Living in Urban Cores Has Rebounded, Despite Slow Office Return:
On the neighborhood level, suburban multifamily properties like those operated by NSE continue to outperform the rest. Suburban markets were always strong, but the proliferation of hybrid working schedules ushered in by the pandemic made them more attractive to some young professionals working in the knowledge economy who did not want to contend with long commute times on a daily basis. But–will the hypothetical incoming “return to office” impact this demand for suburban housing? Whether or not we see a full return to working in-office, the report posits that any push to do so will not have a tangible impact on suburban housing, because apartment demand in downtown areas has recovered independently from downtown office usage. As of time of reporting, apartment vacancy rates in Los Angeles, Seattle, San Francisco, and Oakland are less than a percentage point higher than they were in the months pre-pandemic. Some renters simply prefer living downtown for reasons other than their commutes and any shift in the proliferation of hybrid work schedules shouldn’t be seen as a major threat to suburban multifamily housing.
Capital Markets Disruption to Investment Should Become More Apparent:
Our portfolio is not immune to the rising interest rates and institutional investor hesitation that are plaguing the rest of the industry. Our floating rate mortgages are feeling the pain of interest rate hikes and several deals have come across our path but did not entice institutional capital enough to close. Our acquisitions team is bringing the same diligence as in previous years and we continue to perfect our eight-factor decision model, but page 4 of this report illustrates that the misalignment of seller, buyer, and lender expectations is more pronounced than usual.

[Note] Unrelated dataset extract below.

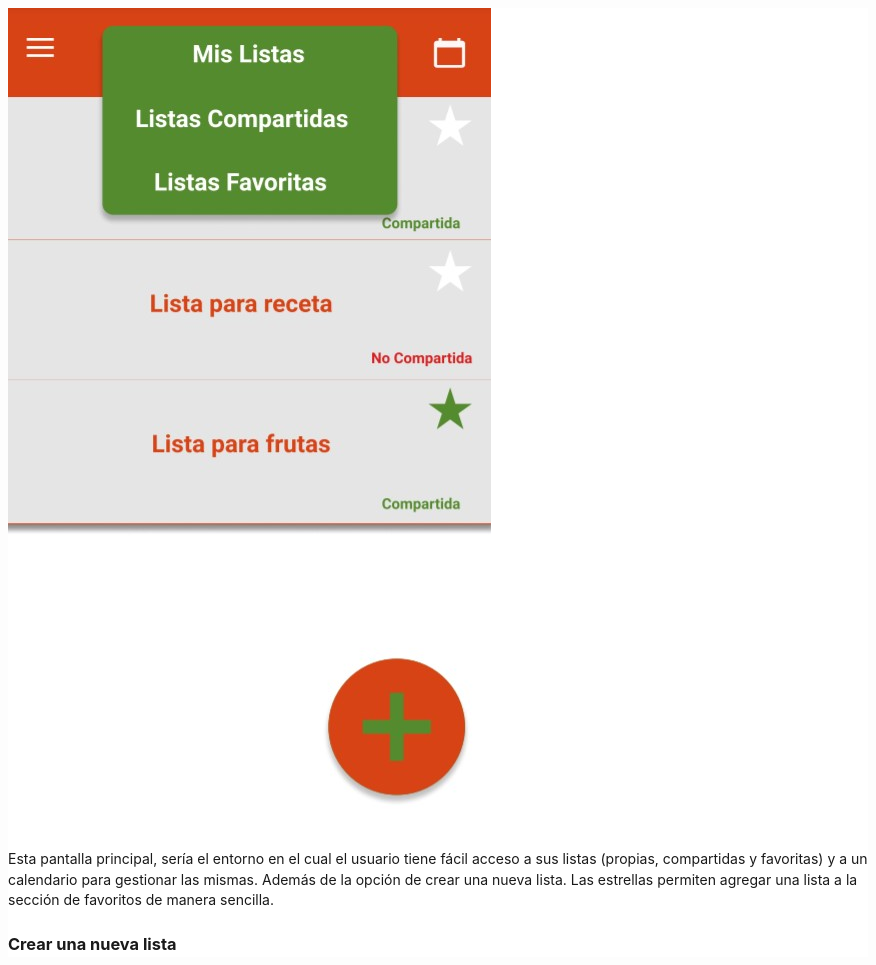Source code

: ![Pantalla Menu principal](BocetosUI/Pantalla001.jpg)

Esta pantalla principal, sería el entorno en el cual el usuario tiene fácil acceso a sus listas (propias, compartidas y favoritas) y a un calendario para gestionar las mismas. Además de la opción de crear una nueva lista. Las estrellas permiten agregar una lista a la sección de favoritos de manera sencilla.

### Crear una nueva lista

Though apartment trading activity across all asset classes in the first half of 2022 was up 15% year-over-year, this is not the case for NSE. Why is that? For one, many of these numbers include deals that began before the start of the new year, so the results are somewhat skewed by these transactions brokered in a much different market climate. NSE’s two most recent acquisitions, the Benson and the Brook on Center, closed just before the cutoff date of December 31st. Second, economic uncertainty has spawned another complication when acquiring new properties: many investors are no longer interested in core luxury products, so there is much more competition for the types of value-add deals that the firm seeks out. This flight-to-quality has yielded much stiffer competition for the same amount of product.